На рубеже XIX–XX веков Европа воспринималась художниками разных стран, не скрывающими своей приверженности символизму и модерну, и как поэзия истории, и как нечто неотделимое от одухотворённости природы. Парад флоральных мотивов, включаясь в изысканные орнаменты австрийца Климта, обогащая причудливые растительные комбинации чешского плакатиста и декоратора А. Мухи, превращаясь в ведущий мотив стеклянной пластики француза Э. Галле, поражая свежим поэтическим взглядом на живую природу в фарфоре Роял Копенгаген, создавая оптимистическое разнообразие в ювелирных изделиях российской фирмы Фаберже, превратился в некую объединяющую европейцев функционально-жизненную и эстетическую реальность. Согласно эстетике модерна это постоянное присутствие природы символизировало непрекращающееся движение жизни, её живую бесконечность. Хотя ещё предстоит выяснить, в какой мере такую тональность стимулировали образцы искусства Востока, ясно, однако, что многое зависело от европейских источников, от взаимодействия различных областей европейской культуры.
Так что на переломе XIX–XX веков обращение к растительным и анималистическим мотивам в архитектуре, прикладном искусстве, живописи, графике, скульптуре знаменовало собой присутствие природы в воображении и повседневной жизни европейца. Это многообразие, символизируя её динамическое единство, которое утверждалось как одна из континентальных идей, немало отличалось от пейзажного акцента в искусстве романтизма.

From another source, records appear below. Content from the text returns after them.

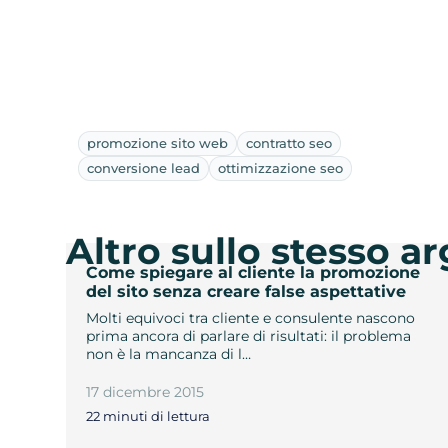
promozione sito web
contratto seo
conversione lead
ottimizzazione seo
Altro sullo stesso 
Come spiegare al cliente la promozione
del sito senza creare false aspettative
Molti equivoci tra cliente e consulente nascono
prima ancora di parlare di risultati: il problema
non è la mancanza di l…
17 dicembre 2015
22 minuti di lettura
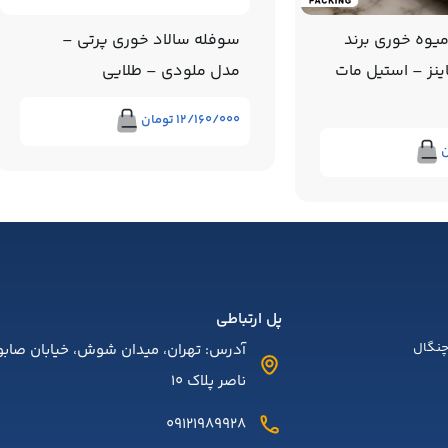
خوری پرتی –
سرویس آرکوپال – مدل سوگند
 طلایی
– 6 نفره – برند MG
ن
۱۳/۰۰۰/۰۰۰
تومان
پل ارتباطی
نگال
آدرس: تهران، میدان شوش، خیابان صابون
ناصر پلاک 10
09121989928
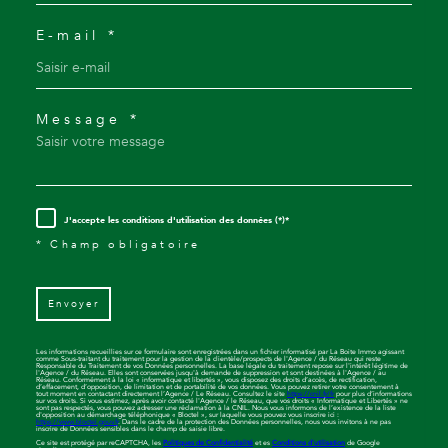
E-mail *
Message *
J'accepte les conditions d'utilisation des données (*)*
* Champ obligatoire
Envoyer
Les informations recueillies sur ce formulaire sont enregistrées dans un fichier informatisé par La Boite Immo agissant
comme Sous-traitant du traitement pour la gestion de la clientèle/prospects de l'Agence / du Réseau qui reste
Responsable du Traitement de vos Données personnelles. La base légale du traitement repose sur l'intérêt légitime de
l'Agence / du Réseau. Elles sont conservées jusqu'à demande de suppression et sont destinées à l'Agence / au
Réseau. Conformément à la loi « informatique et libertés », vous disposez des droits d’accès, de rectification,
d’effacement, d’opposition, de limitation et de portabilité de vos données. Vous pouvez retirer votre consentement à
tout moment en contactant directement l’Agence / Le Réseau. Consultez le site
https://cnil.fr/fr
pour plus d’informations
sur vos droits. Si vous estimez, après avoir contacté l'Agence / le Réseau, que vos droits « Informatique et Libertés » ne
sont pas respectés, vous pouvez adresser une réclamation à la CNIL. Nous vous informons de l’existence de la liste
d'opposition au démarchage téléphonique « Bloctel », sur laquelle vous pouvez vous inscrire ici :
https://www.bloctel.gouv.fr
. Dans le cadre de la protection des Données personnelles, nous vous invitons à ne pas
inscrire de Données sensibles dans le champ de saisie libre.
Ce site est protégé par reCAPTCHA, les
Politiques de Confidentialité
et es
Conditions d'utilisation
de Google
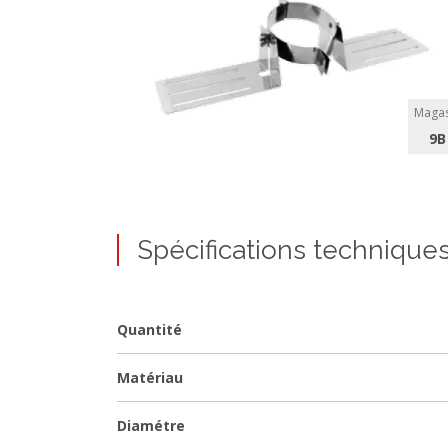
Magas
9B
Spécifications technique
Quantité
Matériau
Diamétre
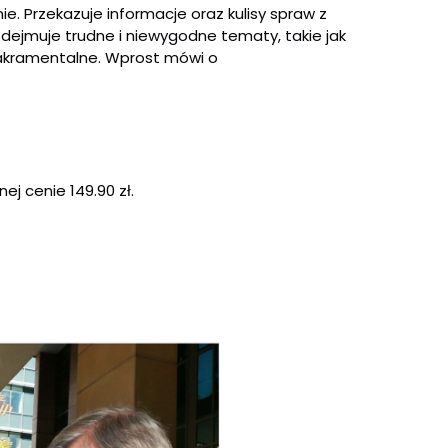
e. Przekazuje informacje oraz kulisy spraw z
odejmuje trudne i niewygodne tematy, takie jak
sakramentalne. Wprost mówi o
ej cenie 149.90 zł.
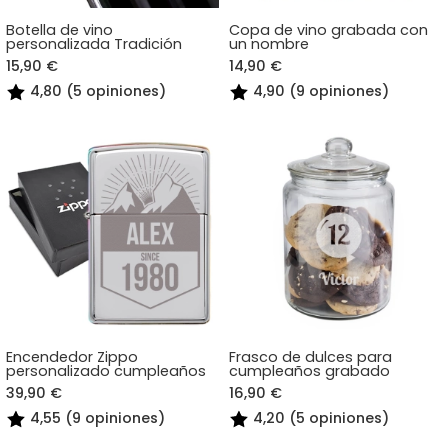
Botella de vino
Copa de vino grabada con
personalizada Tradición
un nombre
15,90 €
14,90 €
4,80 (5 opiniones)
4,90 (9 opiniones)
Encendedor Zippo
Frasco de dulces para
personalizado cumpleaños
cumpleaños grabado
39,90 €
16,90 €
4,55 (9 opiniones)
4,20 (5 opiniones)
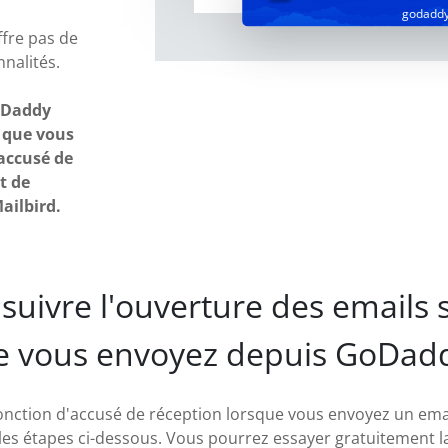
godadd
fre pas de
nnalités.
oDaddy
 que vous
'accusé de
t de
ailbird.
suivre l'ouverture des emails 
e vous envoyez depuis GoDadd
onction d'accusé de réception lorsque vous envoyez un emai
 les étapes ci-dessous. Vous pourrez essayer gratuitement l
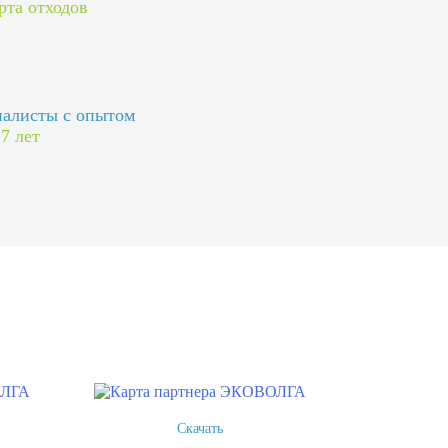
рта отходов
алисты с опытом
 7 лет
Скачать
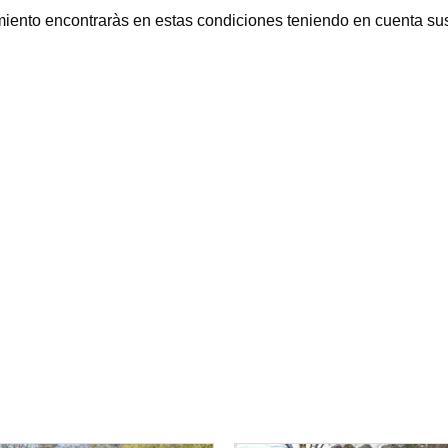
ento encontraràs en estas condiciones teniendo en cuenta sus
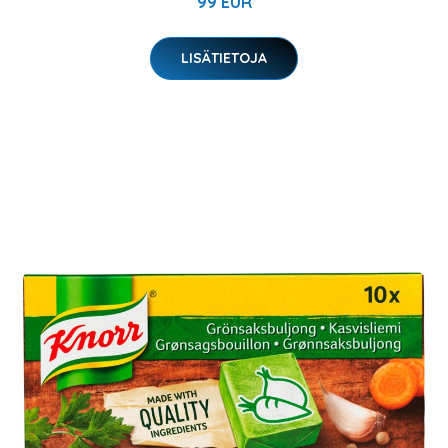
99 EUR
LISÄTIETOJA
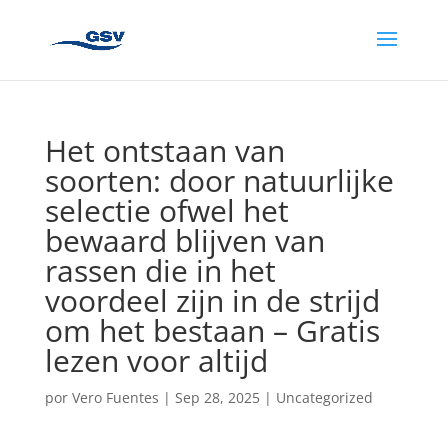
Het ontstaan van
soorten: door natuurlijke
selectie ofwel het
bewaard blijven van
rassen die in het
voordeel zijn in de strijd
om het bestaan – Gratis
lezen voor altijd
por
Vero Fuentes
|
Sep 28, 2025
|
Uncategorized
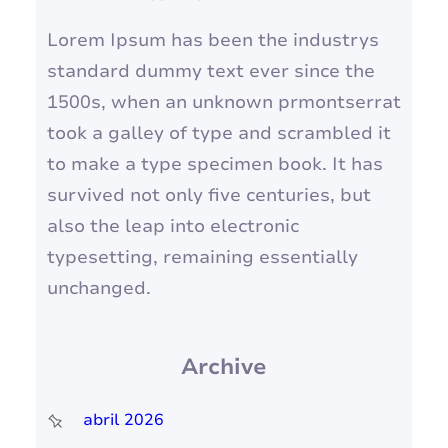
Lorem Ipsum has been the industrys
standard dummy text ever since the
1500s, when an unknown prmontserrat
took a galley of type and scrambled it
to make a type specimen book. It has
survived not only five centuries, but
also the leap into electronic
typesetting, remaining essentially
unchanged.
Archive
abril 2026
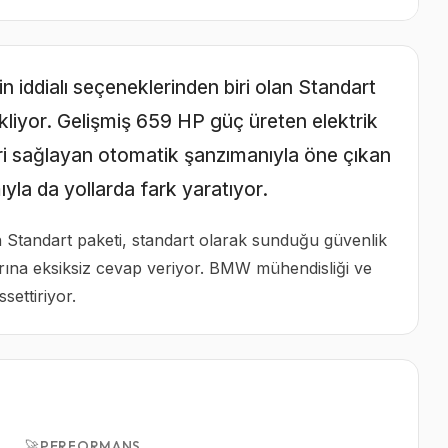
n iddialı seçeneklerinden biri olan Standart
bekliyor. Gelişmiş 659 HP güç üreten elektrik
ri sağlayan otomatik şanzımanıyla öne çıkan
yla da yollarda fark yaratıyor.
 Standart paketi, standart olarak sunduğu güvenlik
larına eksiksiz cevap veriyor. BMW mühendisliği ve
settiriyor.
🚀
PERFORMANS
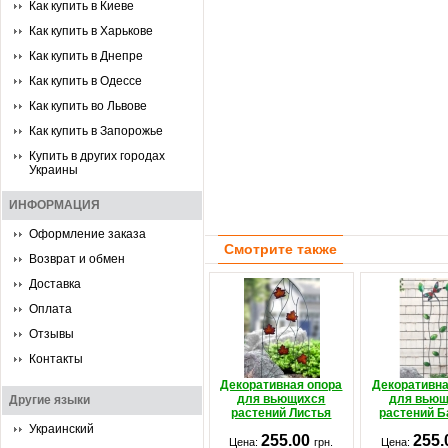
Как купить в Киеве
Как купить в Харькове
Как купить в Днепре
Как купить в Одессе
Как купить во Львове
Как купить в Запорожье
Купить в других городах
Украины
ИНФОРМАЦИЯ
Оформление заказа
Смотрите также
Возврат и обмен
Доставка
Оплата
Отзывы
Контакты
Декоративная опора
Декоративна
для вьющихся
для вью
Другие языки
растений Листья
растений Б
Украинский
255.00
255
Цена:
грн.
Цена:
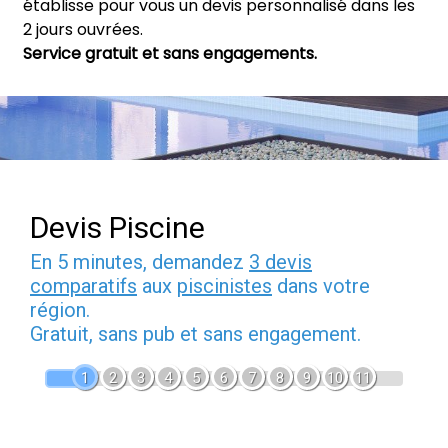
établisse pour vous un devis personnalisé dans les
2 jours ouvrées.
Service gratuit et sans engagements.
Devis Piscine
En 5 minutes, demandez
3 devis
comparatifs
aux
piscinistes
dans votre
région.
Gratuit, sans pub et sans engagement.
1
2
3
4
5
6
7
8
9
10
11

Романтизм и символизм активно и своеобразно повлияли на судьбу интегративных процессов в европейском искусстве. Они вошли в его мир под знаком увлечённого созидания европейского пространства. Высвечивая красоту и неповторимость национального, они одновременно в разных ракурсах преодолевали географические, социальные, психологические барьеры, препятствующие обретению европейской культурой динамизма и духовной свободы.